→ Passage provided:

- Opening Delimiter -

Kaitlin isn’t convinced. She tries to lean a little, but
her legs shake and she never gets her weight out off of the rock.
“I was so scared,” she says later. “Just the thought of being back,
and with nothing to hold onto…” She trails off, with a shy grin
and a head shake.
It’s about this point in the climb that the coaching, the
rousing encouragement, begins from below her, comes from all
sides — from Cortland, from the other trip leaders, from her
fellow students. Finally she asks,“I just sit back, and I won’t fall
down at all?” That’s right, they all tell her. You won’t fall down
at all. And it takes a few tries, but she does finally sit back, and
she does not fall. And she even makes it to the top, sits back,
and does a shaky moonwalk to the ground. And then she
smiles.
She isn’t on the ground more than five minutes before
she’s back on the rock face again, back climbing her way to the
top.

- Closing Delimiter -

→ Data extracts:

- Opening Delimiter -

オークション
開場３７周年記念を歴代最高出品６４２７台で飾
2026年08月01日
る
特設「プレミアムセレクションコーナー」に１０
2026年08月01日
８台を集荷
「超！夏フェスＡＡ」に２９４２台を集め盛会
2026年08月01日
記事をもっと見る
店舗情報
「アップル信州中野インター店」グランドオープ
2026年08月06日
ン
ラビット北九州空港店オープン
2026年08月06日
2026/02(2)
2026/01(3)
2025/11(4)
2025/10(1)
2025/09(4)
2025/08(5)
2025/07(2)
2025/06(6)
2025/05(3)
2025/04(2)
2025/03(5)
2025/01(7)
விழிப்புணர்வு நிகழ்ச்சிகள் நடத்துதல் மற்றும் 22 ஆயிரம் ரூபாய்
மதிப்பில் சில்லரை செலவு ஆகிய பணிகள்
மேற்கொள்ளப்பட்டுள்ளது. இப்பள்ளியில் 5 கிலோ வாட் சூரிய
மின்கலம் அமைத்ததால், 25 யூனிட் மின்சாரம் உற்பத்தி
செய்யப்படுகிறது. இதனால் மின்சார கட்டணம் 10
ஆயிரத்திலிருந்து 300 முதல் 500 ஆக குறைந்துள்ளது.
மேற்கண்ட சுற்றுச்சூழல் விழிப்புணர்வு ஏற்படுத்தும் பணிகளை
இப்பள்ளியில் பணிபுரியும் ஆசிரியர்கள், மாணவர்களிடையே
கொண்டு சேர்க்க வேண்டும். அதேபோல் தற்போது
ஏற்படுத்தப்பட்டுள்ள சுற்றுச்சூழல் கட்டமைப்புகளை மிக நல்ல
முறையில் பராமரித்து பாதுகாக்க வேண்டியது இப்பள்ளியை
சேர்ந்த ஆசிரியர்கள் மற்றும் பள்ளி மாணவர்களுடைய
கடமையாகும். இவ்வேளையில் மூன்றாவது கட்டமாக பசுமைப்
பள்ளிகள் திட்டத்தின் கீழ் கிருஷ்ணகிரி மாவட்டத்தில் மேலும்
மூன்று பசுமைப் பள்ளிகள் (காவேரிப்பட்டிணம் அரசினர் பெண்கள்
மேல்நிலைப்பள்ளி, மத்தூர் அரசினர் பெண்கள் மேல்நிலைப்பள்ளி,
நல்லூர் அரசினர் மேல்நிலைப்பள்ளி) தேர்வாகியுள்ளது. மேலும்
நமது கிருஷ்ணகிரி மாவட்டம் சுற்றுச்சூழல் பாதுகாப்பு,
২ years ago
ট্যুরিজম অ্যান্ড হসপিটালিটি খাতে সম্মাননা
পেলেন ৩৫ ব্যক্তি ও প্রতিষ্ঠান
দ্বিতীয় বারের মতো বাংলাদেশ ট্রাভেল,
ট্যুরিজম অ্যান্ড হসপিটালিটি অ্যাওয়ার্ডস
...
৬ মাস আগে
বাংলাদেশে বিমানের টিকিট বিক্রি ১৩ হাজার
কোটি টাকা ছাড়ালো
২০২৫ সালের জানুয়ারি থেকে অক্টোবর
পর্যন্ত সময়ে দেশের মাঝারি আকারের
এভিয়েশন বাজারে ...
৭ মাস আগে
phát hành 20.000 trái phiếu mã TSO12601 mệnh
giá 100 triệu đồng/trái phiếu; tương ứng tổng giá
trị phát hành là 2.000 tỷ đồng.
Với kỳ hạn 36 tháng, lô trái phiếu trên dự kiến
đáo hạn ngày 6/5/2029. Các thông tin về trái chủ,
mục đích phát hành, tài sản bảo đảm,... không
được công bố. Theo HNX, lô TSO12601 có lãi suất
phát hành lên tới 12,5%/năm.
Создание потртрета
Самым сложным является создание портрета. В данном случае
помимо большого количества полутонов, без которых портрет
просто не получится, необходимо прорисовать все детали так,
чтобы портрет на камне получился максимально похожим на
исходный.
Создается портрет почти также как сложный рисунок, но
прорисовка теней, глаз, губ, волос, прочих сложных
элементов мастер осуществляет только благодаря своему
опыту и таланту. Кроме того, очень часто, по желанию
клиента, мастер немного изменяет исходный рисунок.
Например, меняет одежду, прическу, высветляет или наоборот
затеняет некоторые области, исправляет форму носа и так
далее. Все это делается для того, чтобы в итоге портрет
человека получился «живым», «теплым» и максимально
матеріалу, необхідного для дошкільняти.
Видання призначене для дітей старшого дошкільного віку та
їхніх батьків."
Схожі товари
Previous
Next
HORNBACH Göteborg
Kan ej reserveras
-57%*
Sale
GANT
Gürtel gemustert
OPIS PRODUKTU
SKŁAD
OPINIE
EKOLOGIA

- Closing Delimiter -

→ Job item:
List every source of the coaching and encouragement that the passage about Kaitlin's climb names. The lines are separate material, unrelated to the passage about Kaitlin's climb.

→ Answer to this problem:
Cortland, the other trip leaders, her fellow students